Creating data subsets

When researchers request access to your data they may not be granted access to the whole dataset, but only to the variables which they will use in their project. In Armadilllo, access is regulated on the project level, so you will need to create a view containing only these variables.

Install and load the package

You first need to install and load the package to be able to create the subsets.

install.packages("MolgenisArmadillo")
library(MolgenisArmadillo)

Logging in

In order to access the files, you need to log in using the URL of the Armadillo server. A browser window will be opened where you can identify yourself with the ID provider.

armadillo.login("https://armadillo-demo.molgenis.net/")
#> [1] "We're opening a browser so you can log in with code 5FLGYF"

A session will be created and the credentials stored in the environment.

Creating the subset

Let’s assume you are in a consortium which has data that can not be shared in entirety to researchers. You want to share a subset of the whole dataset with certain researchers that applied for access to your data. There are two ways that you can do this.

Specify the required variables in a separate .csv file.

For each research project, you first create a .csv file containing 5 columns:

source_folder source_table target_folder target_table variable
2_1_core_1_0 yearly_rep project1 yearly_vars green_dist_
2_1_core_1_0 yearly_rep project1 yearly_vars green_size_
2_1_core_1_0 yearly_rep project1. yearly_vars green_access_

‘source_folder’ refers a folder within the master project; ‘source_table’ refers to the name of a table within this folder, ‘target_folder’ refers to the name for the new folder within the target project, ‘target_table’ refers to the name of the new table within ‘target_folder’ and ‘variable’ refers to one or more variables within source_table (‘source_project’ and ‘target_project’ are specified later).

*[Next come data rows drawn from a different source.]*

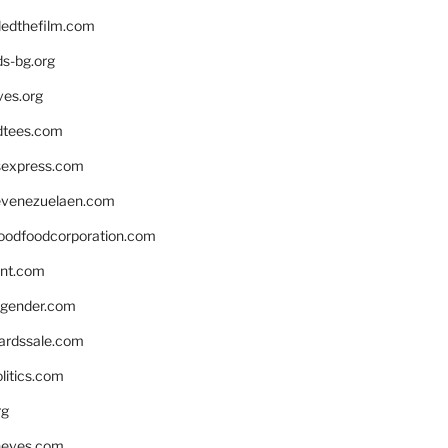
edthefilm.com
ds-bg.org
ves.org
tees.com
rsexpress.com
venezuelaen.com
oodfoodcorporation.com
nnt.com
gender.com
ardssale.com
litics.com
rg
neves.com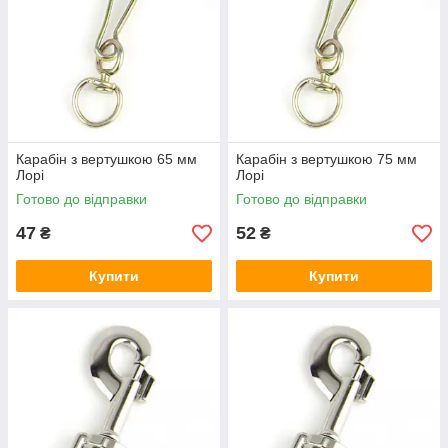
Карабін з вертушкою 65 мм
Карабін з вертушкою 75 мм
Лорі
Лорі
Готово до відправки
Готово до відправки
47
52
₴
₴
Купити
Купити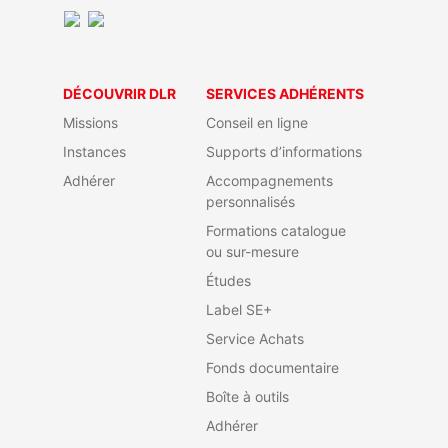
DÉCOUVRIR DLR
SERVICES ADHÉRENTS
Missions
Conseil en ligne
Instances
Supports d’informations
Adhérer
Accompagnements
personnalisés
Formations catalogue
ou sur-mesure
Études
Label SE+
Service Achats
Fonds documentaire
Boîte à outils
Adhérer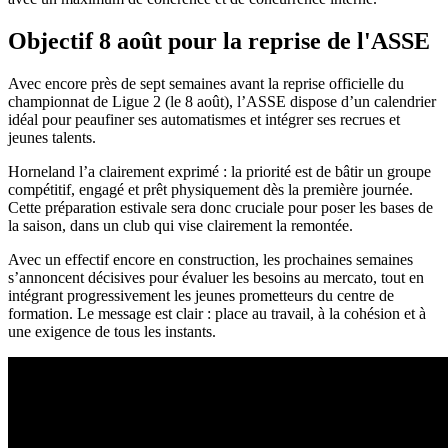
Objectif 8 août pour la reprise de l'ASSE
Avec encore près de sept semaines avant la reprise officielle du
championnat de Ligue 2 (le 8 août), l’ASSE dispose d’un calendrier
idéal pour peaufiner ses automatismes et intégrer ses recrues et
jeunes talents.
Horneland l’a clairement exprimé : la priorité est de bâtir un groupe
compétitif, engagé et prêt physiquement dès la première journée.
Cette préparation estivale sera donc cruciale pour poser les bases de
la saison, dans un club qui vise clairement la remontée.
Avec un effectif encore en construction, les prochaines semaines
s’annoncent décisives pour évaluer les besoins au mercato, tout en
intégrant progressivement les jeunes prometteurs du centre de
formation. Le message est clair : place au travail, à la cohésion et à
une exigence de tous les instants.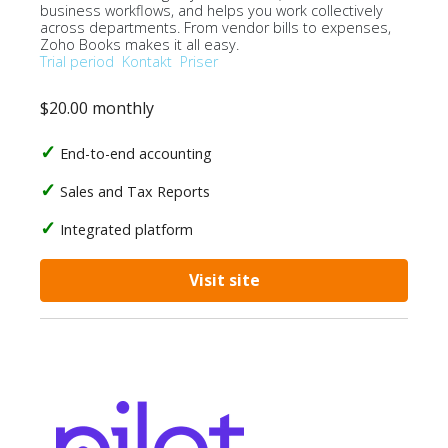
business workflows, and helps you work collectively
across departments. From vendor bills to expenses,
Zoho Books makes it all easy.
Trial period
Kontakt
Priser
$20.00 monthly
End-to-end accounting
Sales and Tax Reports
Integrated platform
Visit site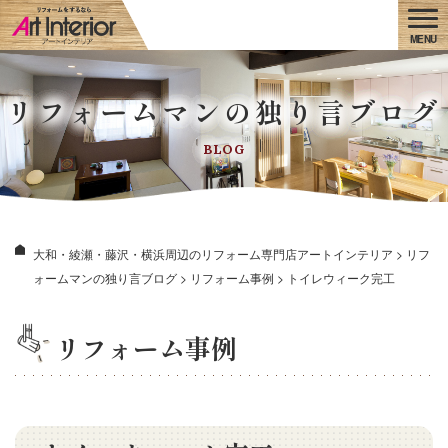
リフォームマンの独り言ブログ
BLOG
大和・綾瀬・藤沢・横浜周辺のリフォーム専門店アートインテリア
>
リフ
ォームマンの独り言ブログ
>
リフォーム事例
>
トイレウィーク完工
リフォーム事例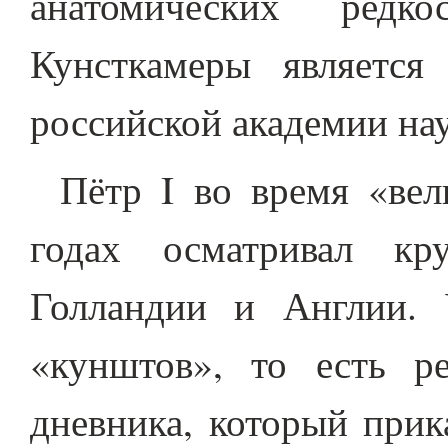
анатомических редк
Кунсткамеры является
российской академии нау
Пётр I во время «вел
годах осматривал кр
Голландии и Англии. 
«кунштов», то есть ре
дневника, который прик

Note that these columns need to be named exactly as above.

Once you have defined the tables then you can construct the ’subset_definition. This creates a tibble within R holding the details from the .csv file.

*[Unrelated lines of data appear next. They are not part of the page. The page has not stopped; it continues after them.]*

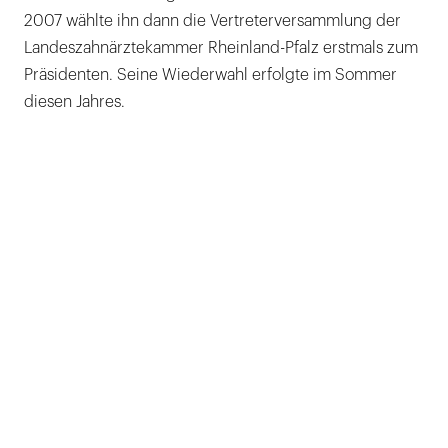
2007 wählte ihn dann die Vertreterversammlung der
Landeszahnärztekammer Rheinland-Pfalz erstmals zum
Präsidenten. Seine Wiederwahl erfolgte im Sommer
diesen Jahres.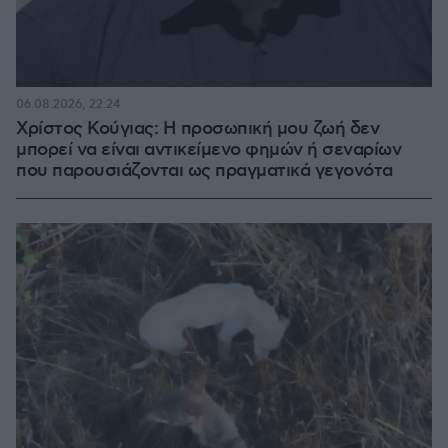
06.08.2026, 22:24
Χρίστος Κούγιας: Η προσωπική μου ζωή δεν
μπορεί να είναι αντικείμενο φημών ή σεναρίων
που παρουσιάζονται ως πραγματικά γεγονότα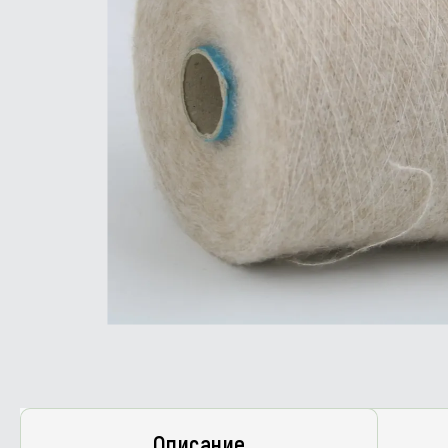
Описание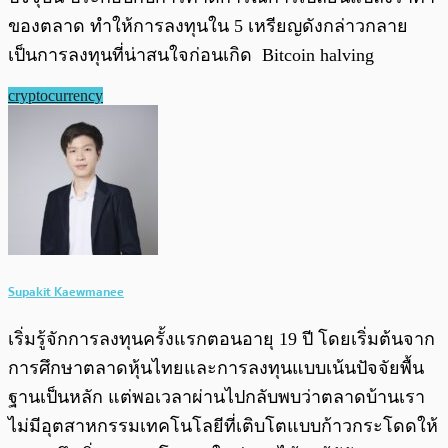
ของตลาด ทำให้การลงทุนใน 5 เหรียญดังกล่าวกลาย
เป็นการลงทุนที่น่าสนใจก่อนเกิด Bitcoin halving
cryptocurrency
Supakit Kaewmanee
เริ่มรู้จักการลงทุนครั้งแรกตอนอายุ 19 ปี โดยเริ่มต้นจาก
การศึกษาตลาดหุ้นไทยและการลงทุนแบบเน้นปัจจัยพื้น
ฐานเป็นหลัก แต่พอเวลาผ่านไปกลับพบว่าตลาดบ้านเรา
ไม่มีอุตสาหกรรมเทคโนโลยีที่เติบโตแบบก้าวกระโดดให้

subset_definition <- armadillo.subset_definition(
  reference_csv = "data/subset/vars.csv")
subset_definition
#> # A tibble: 3 × 5
#>   source_folder   source_table target_folder target_table target_vars      
#>   <chr>           <chr>        <chr>         <chr>        <list>           
#> 1 2_1-core-1_0    yearlyrep    core          year_rep     <tibble [14 × 1]>
#> 2 1_1-outcome-1_0 yearlyrep    outcome       year_rep     <tibble [9 × 1]> 
#> 3 2_1-core-1_0    nonrep       core          non_rep      <tibble [5 × 1]>

After this you can create a new subset using the subset method within Armadillo.

armadillo.subset(
  input_source = "subset_def",
    source_project = "gecko",
    target_project = "study1",
    subset_def = subset_definition
)
#> Created project 'study1' without users
#> ✔ All views were successfully created!
#> ✔ View 'core/year_rep' successfully created
#> ✔ View 'outcome/year_rep' successfully created
#> ✔ View 'core/non_rep' successfully created

This method is generally the best choice if you need to create subsets for multiple tables.

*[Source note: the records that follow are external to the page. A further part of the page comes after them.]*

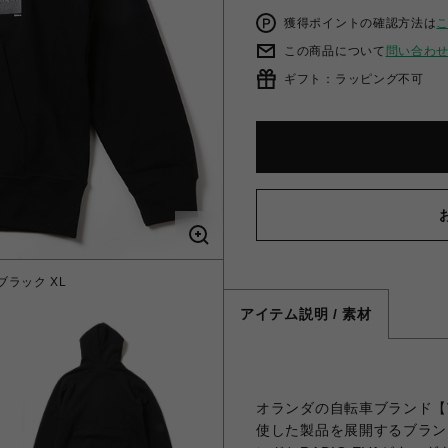
獲得ポイントの確認方法は
この商品について
問い合わ
ギフト：ラッピング不可
) ブラック XL
アイテム説明 / 素材
オランダの自転車ブランド【
使した製品を展開するブラン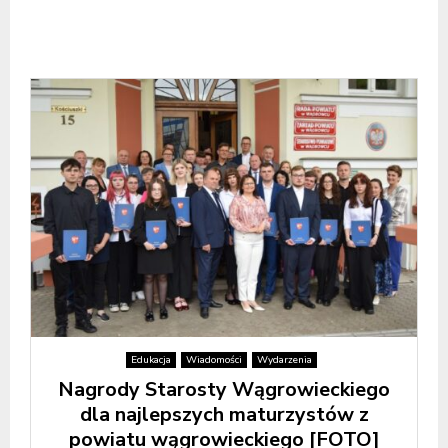
Edukacja
Wiadomości
Wydarzenia
Nagrody Starosty Wągrowieckiego
dla najlepszych maturzystów z
powiatu wągrowieckiego [FOTO]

Specifying the subset via arguments

An alternative is to specify the subset in R, via arguments to the armadillo.subset function:

armadillo.subset(
  input_source = "arguments",
    source_project = "gecko",
    source_folder = "2_1-core-1_0", 
    source_table = "yearlyrep",
    target_project = "study2",
    target_folder = "core",
    target_table = "year_rep", 
    target_vars = c("occup_f1_", "occupcode_f2_", "edu_f1_", "edu_f1_fath", "edu_f2_", "edu_f2_fath", "pets_", "cats_", "cats_quant_", "dogs_")
)
#> Created project 'study2' without users
#> ✔ All views were successfully created!
#> ✔ View 'core/year_rep' successfully created

This method may be easier if you only need to create one small subset.

Checking subsets

Now you can also take a look at the files in the armadillo user interface, if you open it in a browser window.